As I’ve said many times, the 80’s was a seminal time in American comics, both in terms of the revitalization of the major publishers and in the rise of the many independent publishers who tried to broaden the medium. One of those independent publishers was Hot Comics, which began publishing Chrome in 1986.
Chrome was written by Peter Gillis, who had previously written a comic called Shatter for First Comics, mainly notable for being created entirely on a Macintosh computer. Pencils were by Kelley Jones with inks and letters by Hot Comics art director Jim Nelson.
The inside front cover of the first issue features an editorial by Hot Comics publisher and editor-in-chief Joe Judt, which starts by contrasting the popularity of white bread with its lack of nutritional value. Judt then identifies the major comics companies with white bread (popular, but awful) and concludes with “Everyone says they are the best, we know we are.” A comma-spliced run-on sentence is not the best way to prove your claim to superior quality, just saying.
But nobody reads comics for the self-stroking editorials, so on to the adventure. Creighton Glenn is an astronaut, the only survivor of a joint US-Soviet space mission (yes, this comic was published back when there was a Soviet Union). Or is he?
You see, there were two astronauts sent on the mission, one American and one Russian. Both were fitted out with newly invented artificial skins developed to be the next generation in space suits.
The two men spent almost a year together on the space station and became best friends. But on the flight back home, disaster struck.
Rescue crews found only one survivor. His metal skin had fused to his body due to the intense heat, and he had lost his voice. He could only communicate through electronic devices via the cybernetic skin.

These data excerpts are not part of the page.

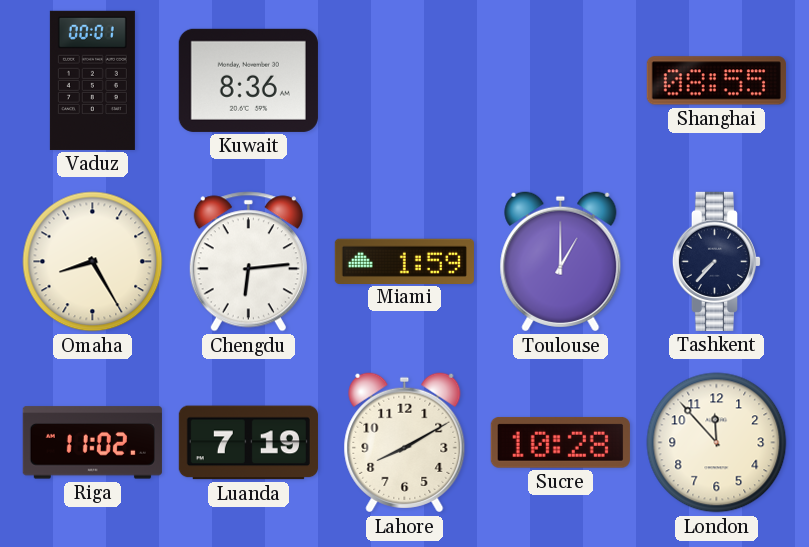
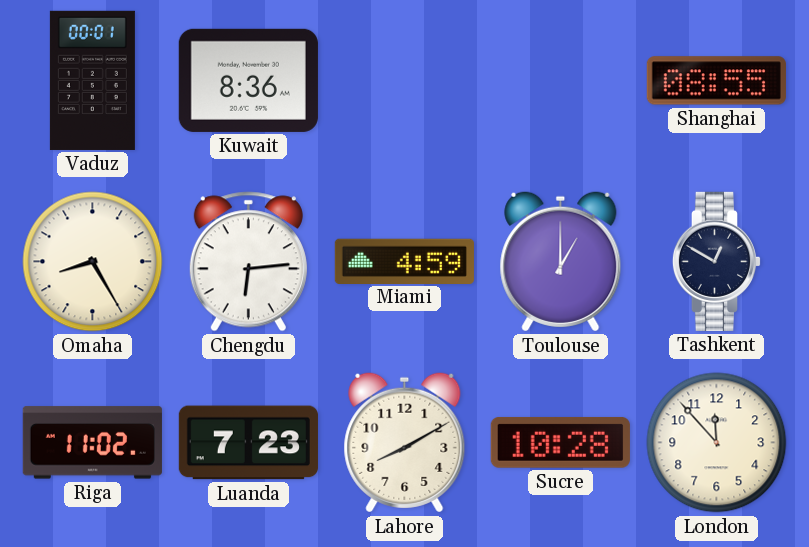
Miami: 1:59 -> 4:59
Tashkent: 7:37 -> 12:50
Luanda: 7:19 -> 7:23
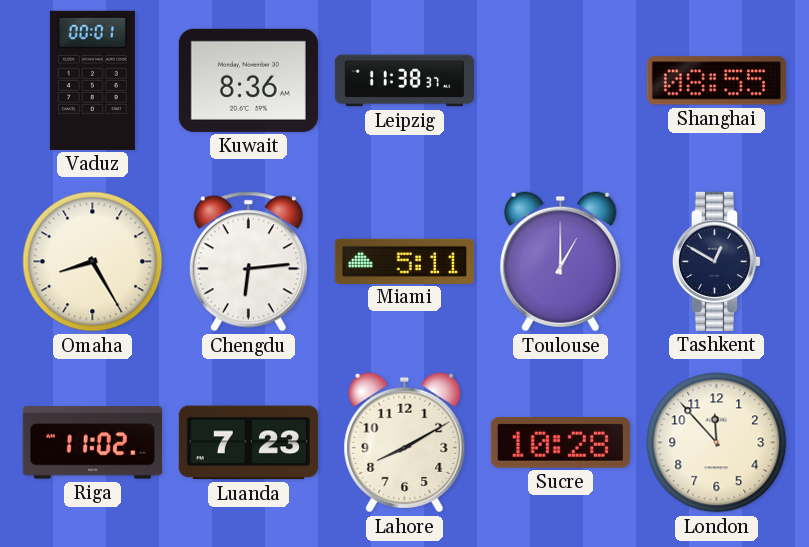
Leipzig: none -> 11:38
Miami: 4:59 -> 5:11
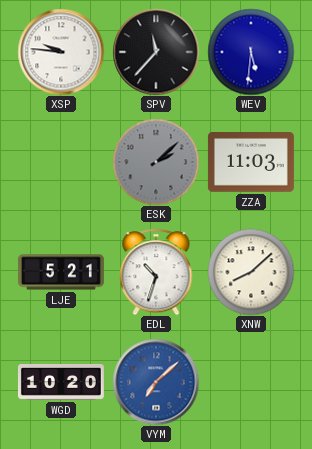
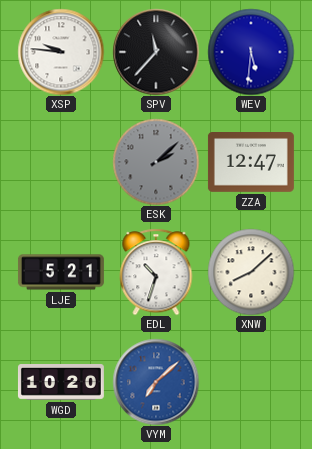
ZZA: 11:03 -> 12:47
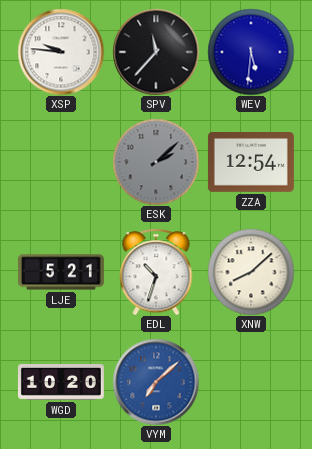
ZZA: 12:47 -> 12:54
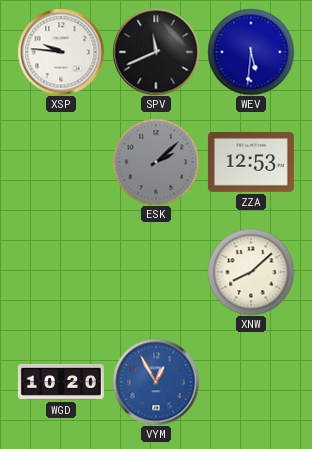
SPV: 11:37 -> 11:41
ZZA: 12:54 -> 12:53
LJE: 5:21 -> none
EDL: 10:33 -> none
VYM: 7:08 -> 12:55
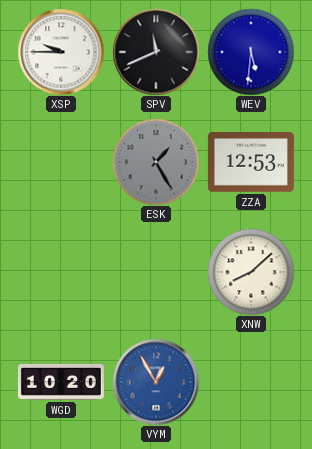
XSP: 9:46 -> 9:45
ESK: 2:08 -> 1:25
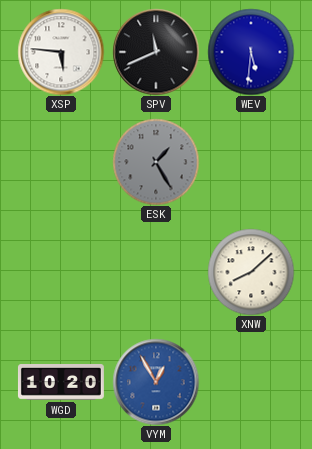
XSP: 9:45 -> 5:46
ZZA: 12:53 -> none
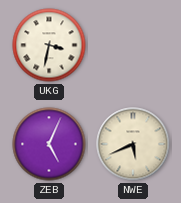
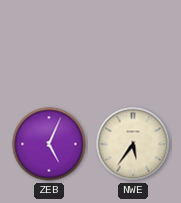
UKG: 3:32 -> none
NWE: 5:41 -> 5:36
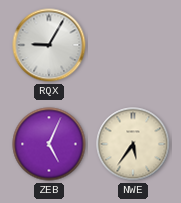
RQX: none -> 9:05
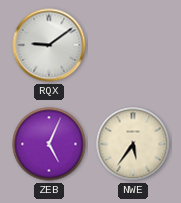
RQX: 9:05 -> 9:09
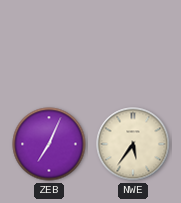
RQX: 9:09 -> none
ZEB: 5:04 -> 7:04
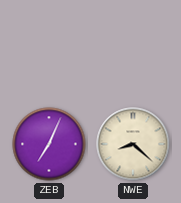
NWE: 5:36 -> 8:22
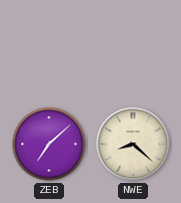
ZEB: 7:04 -> 7:08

Neither his retinas nor his fingerprints could be used for identification since the skin covered both, and the long stint of space travel had even altered height and weight enough to make identification impossible (no one ever brings up swabbing the inside of the mouth for DNA, probably because DNA fingerprinting was still brand new at the time the book was written).
In short, though Chrome says he is the American Glenn, nobody completely believes him, because the Russian would have ample reason to lie about his identity and would presumably know enough details about Glenn’s life after months on the space station with him to be convincing.
So Chrome busts out of U.S. custody to visit his American family, with both American forces and Russian spies in pursuit. In issue #2, he battles cybernetically-enhanced U.S. soldier Damage, only to end up having to escape from Russian custody aboard a Soviet airship in issue #3.
At the end of issue 3, we still didn’t know for sure if Chrome was the American or the Soviet, and by then it didn’t matter, because there never was an issue 4. Hot Comics folded, and rather than take the property to another small publisher as so many independent creators did in those days, Gillis went immediately to Marvel Comics to write Strikeforce Morituri. Kelley Jones moved to DC where he illustrated runs of Sandman and Batman.
Chrome was gone forever, and it was just as well. It had an intriguing premise and good moments, but overall, it lacked spark. I might not have hung on for issue four even if they had published one.